### ABOUT THIS EXERCISE
Produce a word-for-word copy of the line that contains "Appelli non disponibili, priority: P3 -> P0" and each line after it through the end of the material, omitting pictures and all other lines.

>>>

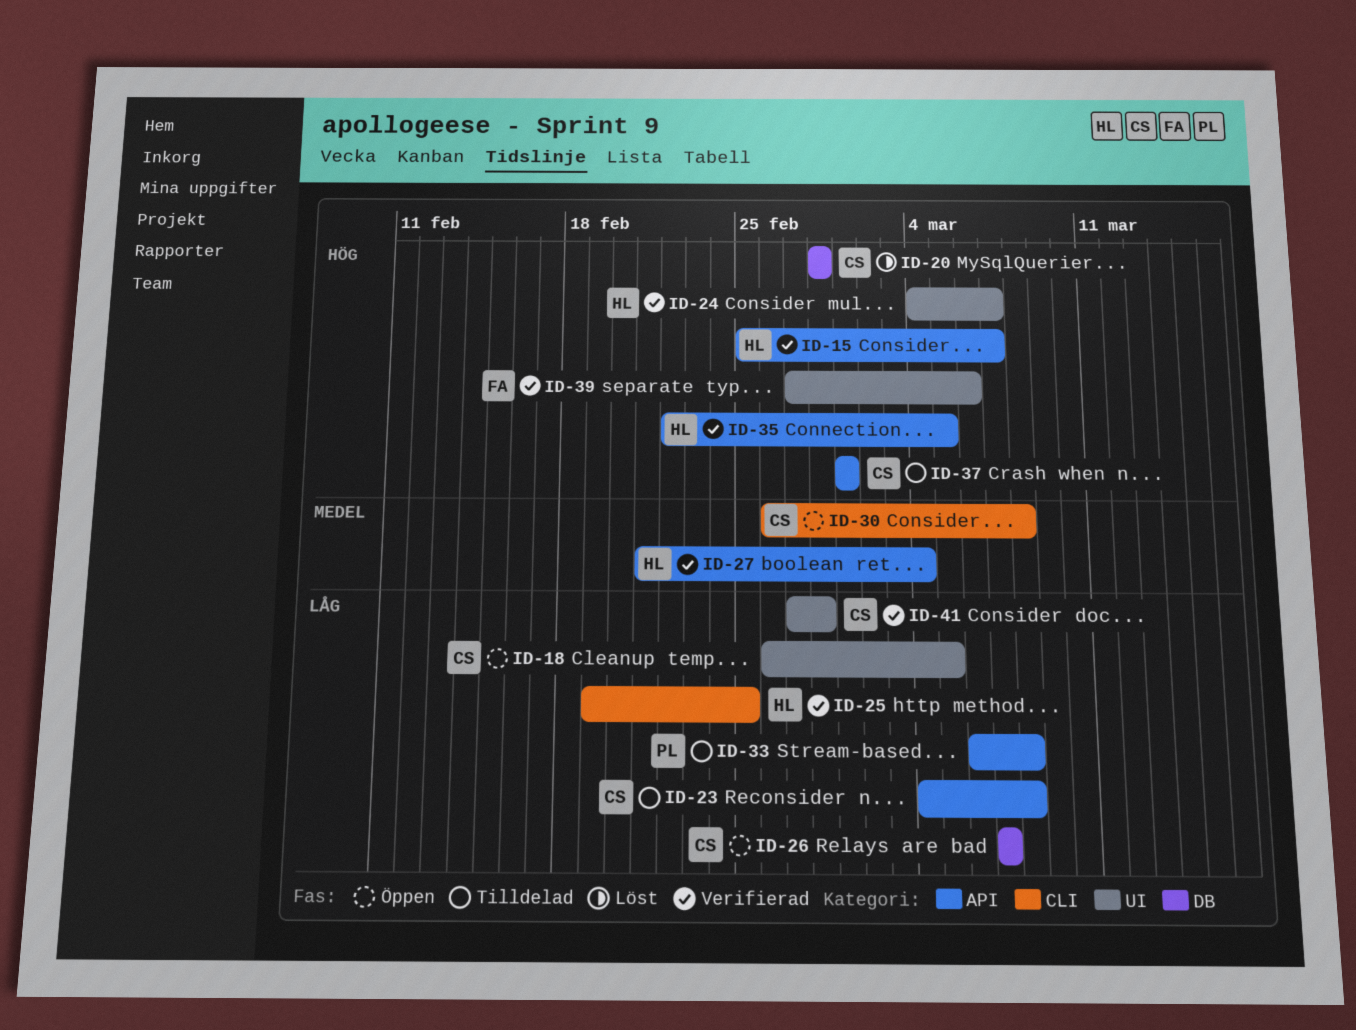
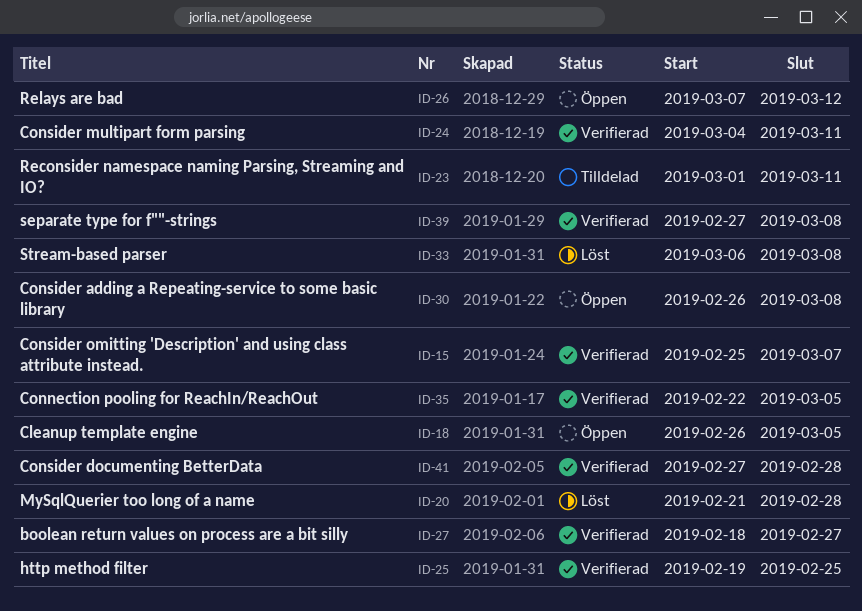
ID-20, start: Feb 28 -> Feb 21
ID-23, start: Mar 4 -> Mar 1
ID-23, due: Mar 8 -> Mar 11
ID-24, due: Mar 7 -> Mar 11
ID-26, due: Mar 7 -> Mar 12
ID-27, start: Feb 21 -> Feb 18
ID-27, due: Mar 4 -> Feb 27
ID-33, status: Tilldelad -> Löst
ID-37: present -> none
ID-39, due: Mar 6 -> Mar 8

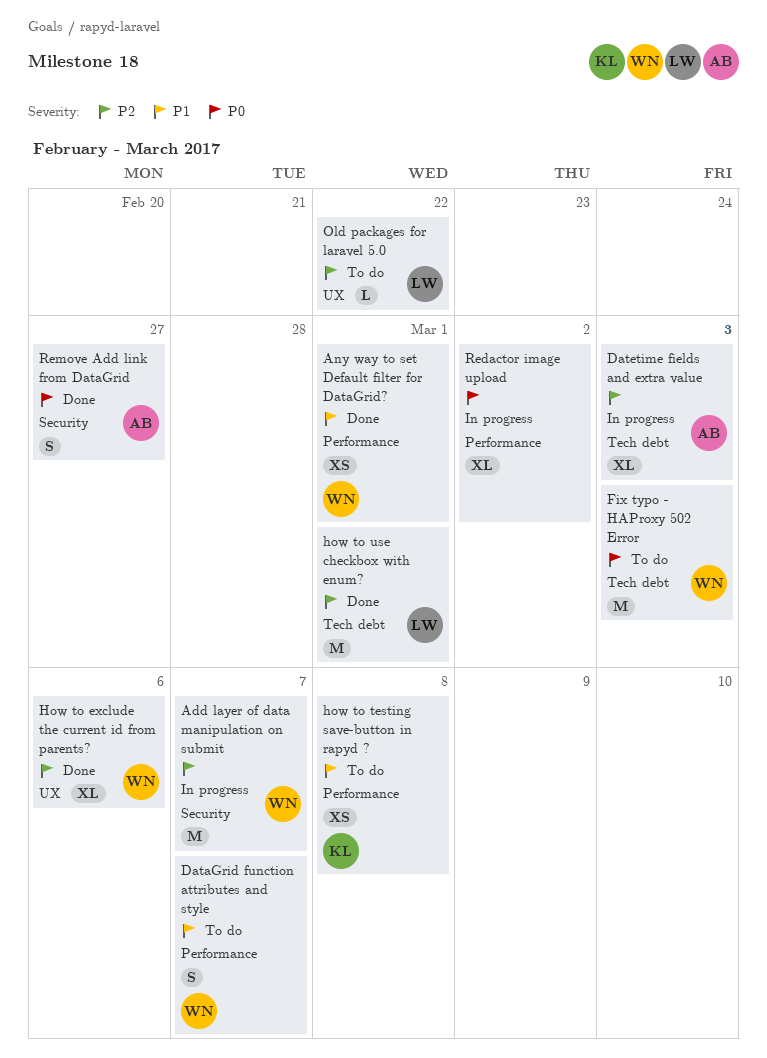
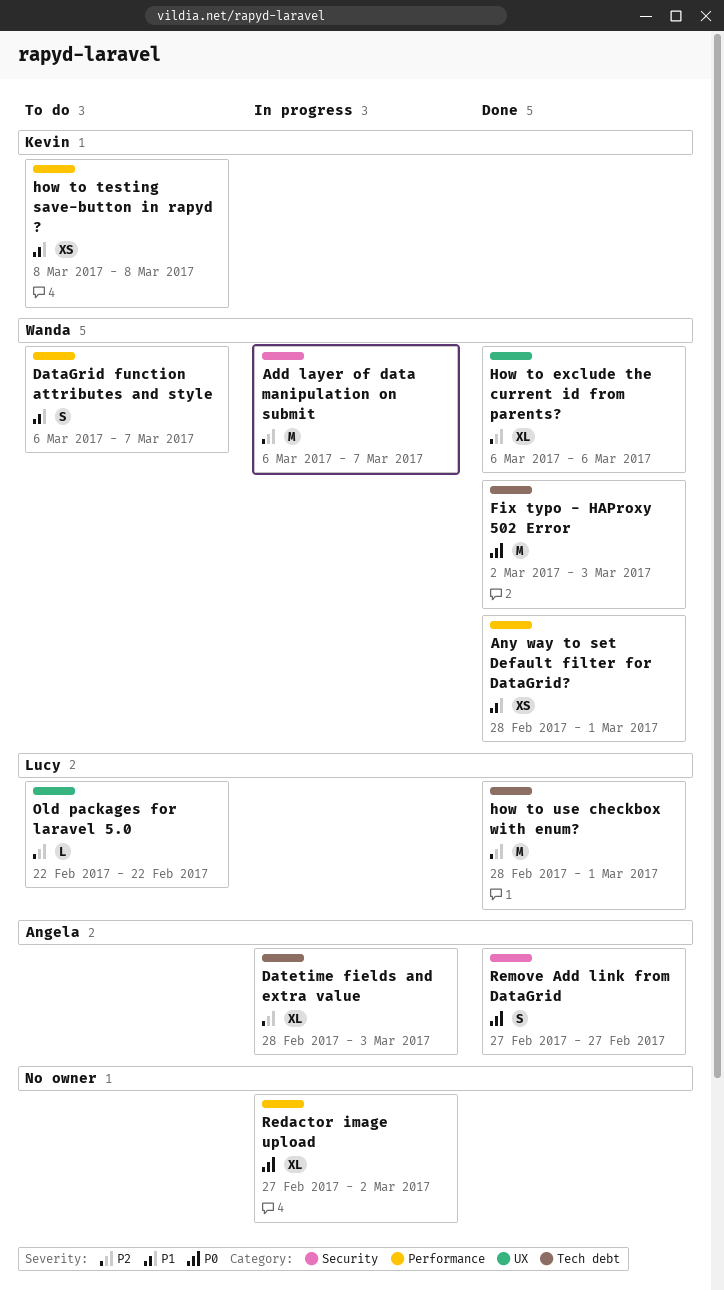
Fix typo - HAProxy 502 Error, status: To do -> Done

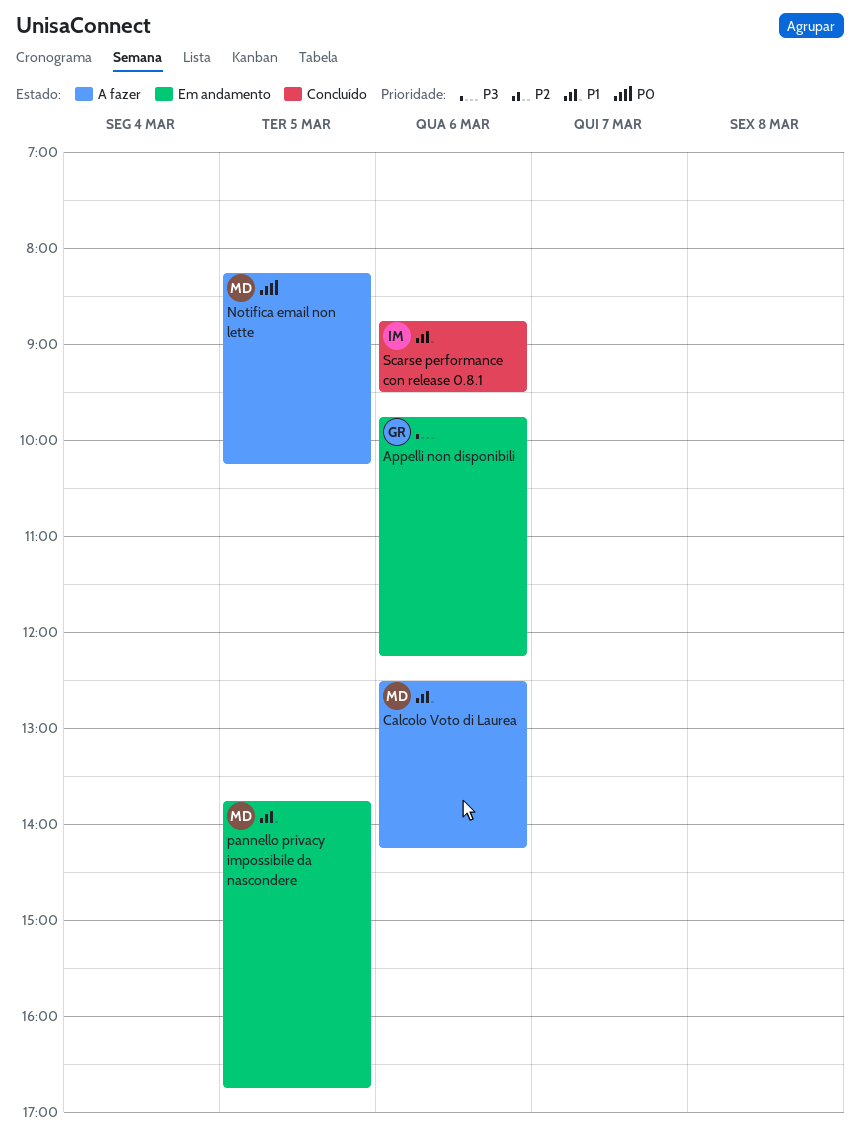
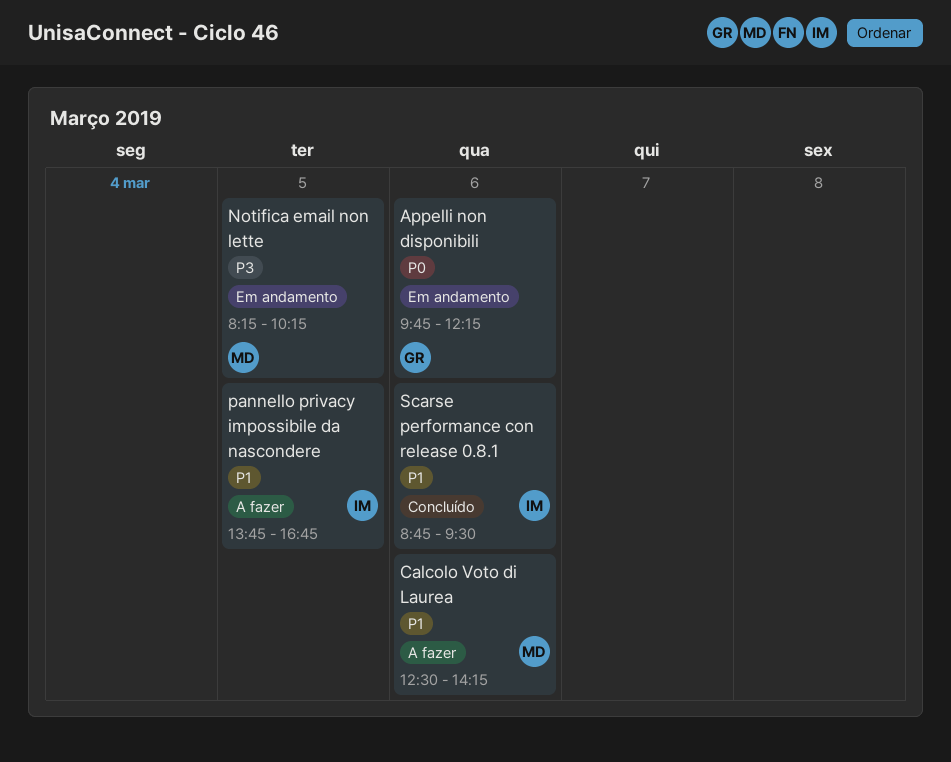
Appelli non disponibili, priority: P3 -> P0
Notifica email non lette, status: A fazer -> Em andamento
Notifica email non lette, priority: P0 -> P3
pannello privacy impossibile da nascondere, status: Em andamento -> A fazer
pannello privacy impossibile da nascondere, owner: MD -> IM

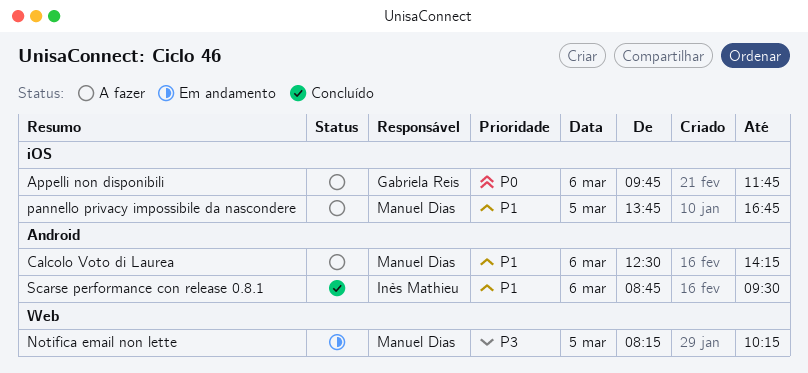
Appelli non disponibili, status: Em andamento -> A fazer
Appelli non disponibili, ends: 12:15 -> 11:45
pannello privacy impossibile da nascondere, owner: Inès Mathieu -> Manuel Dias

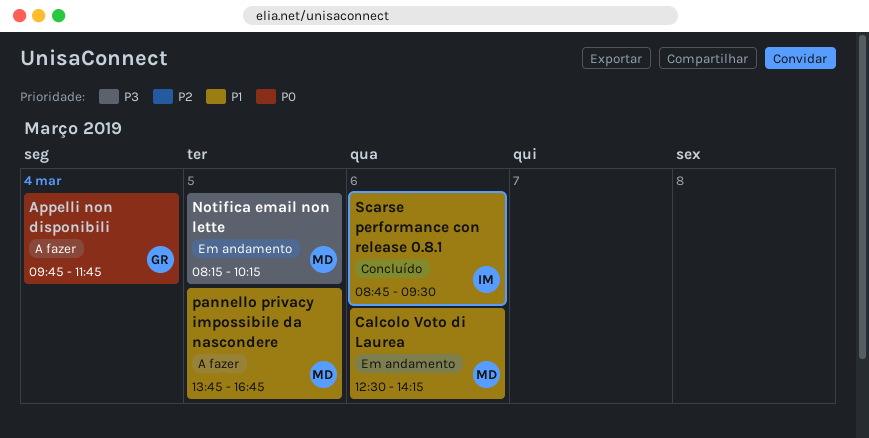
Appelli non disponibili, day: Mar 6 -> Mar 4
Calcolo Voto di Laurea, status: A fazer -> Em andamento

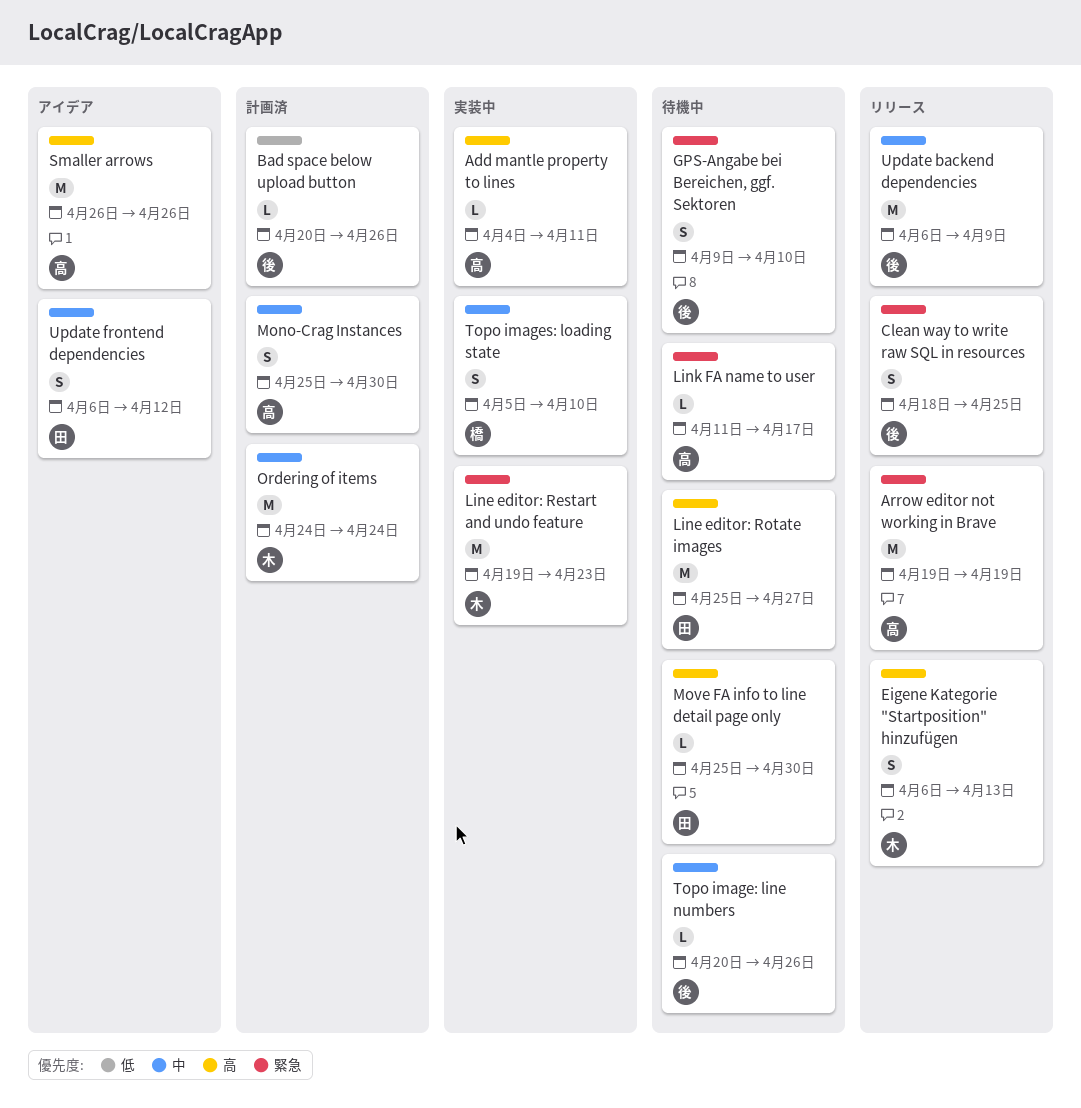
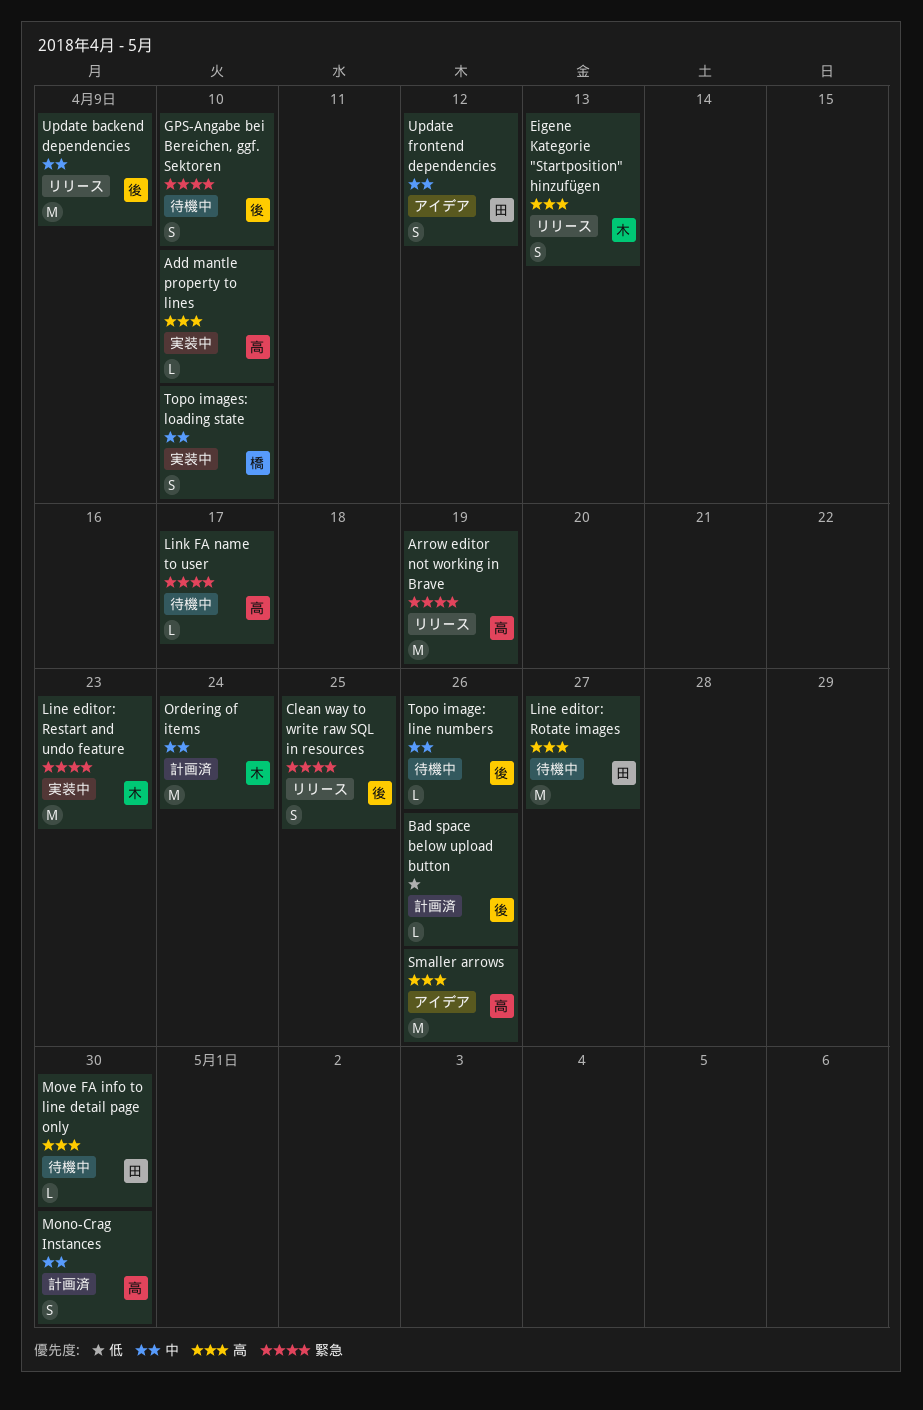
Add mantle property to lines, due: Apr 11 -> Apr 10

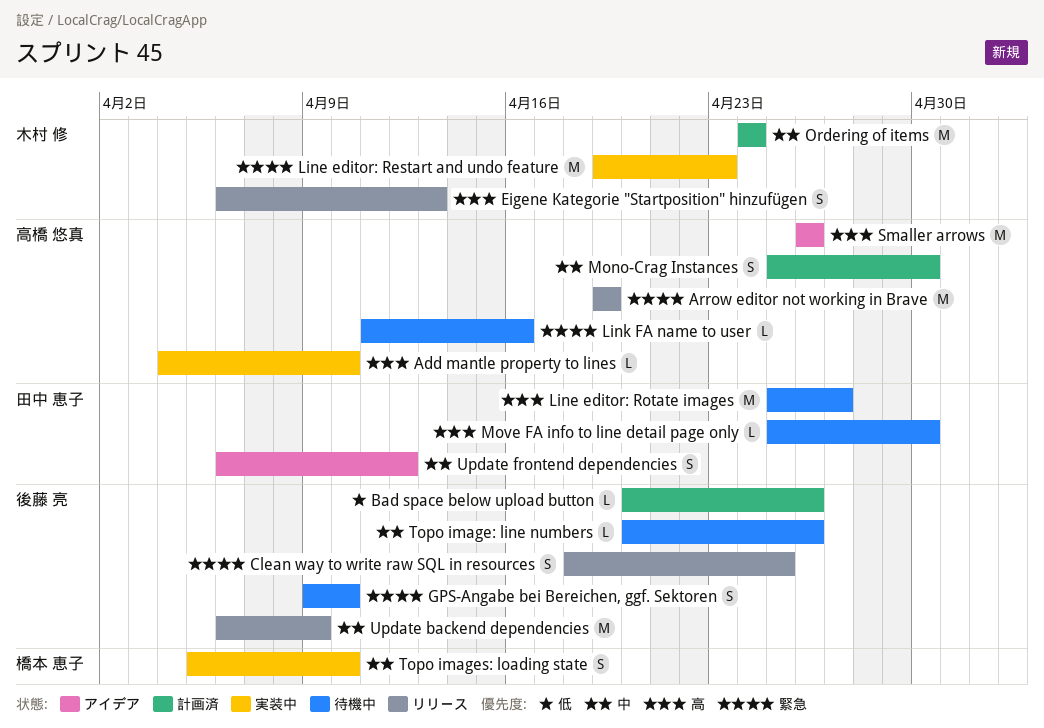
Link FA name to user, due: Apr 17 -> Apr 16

<<<

### RESPONSE TO THE TASK
Appelli non disponibili, priority: P3 -> P0
Notifica email non lette, status: A fazer -> Em andamento
Notifica email non lette, priority: P0 -> P3
pannello privacy impossibile da nascondere, status: Em andamento -> A fazer
pannello privacy impossibile da nascondere, owner: MD -> IM

Appelli non disponibili, status: Em andamento -> A fazer
Appelli non disponibili, ends: 12:15 -> 11:45
pannello privacy impossibile da nascondere, owner: Inès Mathieu -> Manuel Dias

Appelli non disponibili, day: Mar 6 -> Mar 4
Calcolo Voto di Laurea, status: A fazer -> Em andamento

Add mantle property to lines, due: Apr 11 -> Apr 10

Link FA name to user, due: Apr 17 -> Apr 16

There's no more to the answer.